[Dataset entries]
|---|
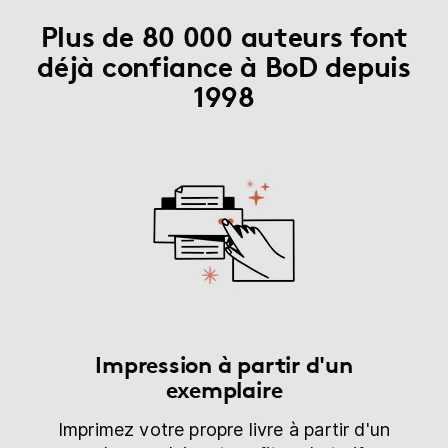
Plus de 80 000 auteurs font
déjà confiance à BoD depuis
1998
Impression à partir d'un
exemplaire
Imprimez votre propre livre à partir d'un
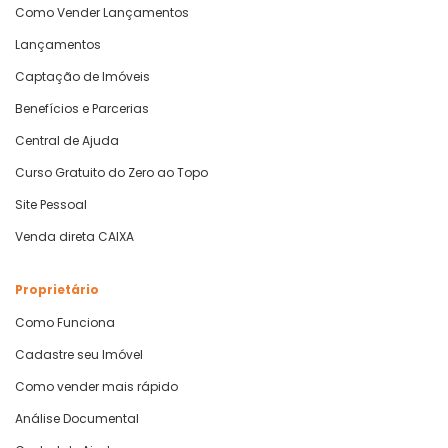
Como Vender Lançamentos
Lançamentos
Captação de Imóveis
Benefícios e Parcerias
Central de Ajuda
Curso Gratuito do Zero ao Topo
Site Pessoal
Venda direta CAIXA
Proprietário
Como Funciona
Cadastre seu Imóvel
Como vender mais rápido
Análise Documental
|---|
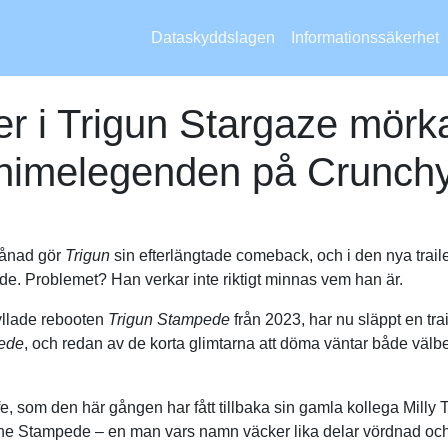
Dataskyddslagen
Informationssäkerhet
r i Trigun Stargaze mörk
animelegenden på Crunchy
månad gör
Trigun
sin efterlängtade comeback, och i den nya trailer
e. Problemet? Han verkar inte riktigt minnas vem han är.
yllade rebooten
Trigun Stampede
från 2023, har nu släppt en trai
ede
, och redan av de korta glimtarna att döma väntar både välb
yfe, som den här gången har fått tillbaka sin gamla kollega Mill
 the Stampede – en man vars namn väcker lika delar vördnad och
|---|
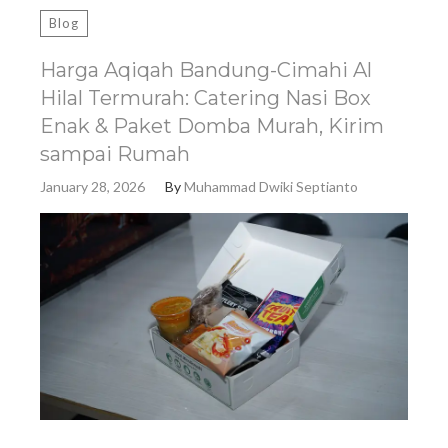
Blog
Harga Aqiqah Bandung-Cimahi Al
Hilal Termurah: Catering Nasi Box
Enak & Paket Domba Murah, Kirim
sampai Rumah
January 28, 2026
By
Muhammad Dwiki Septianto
|---|
▶ _Directions_: Within the entries above, find every line where the string "Stampede" occurs, and copy it.

▶ _Answer to the exercise_:
Trigun Stampede
 the Stampede – en man vars namn väcker lika delar vördnad och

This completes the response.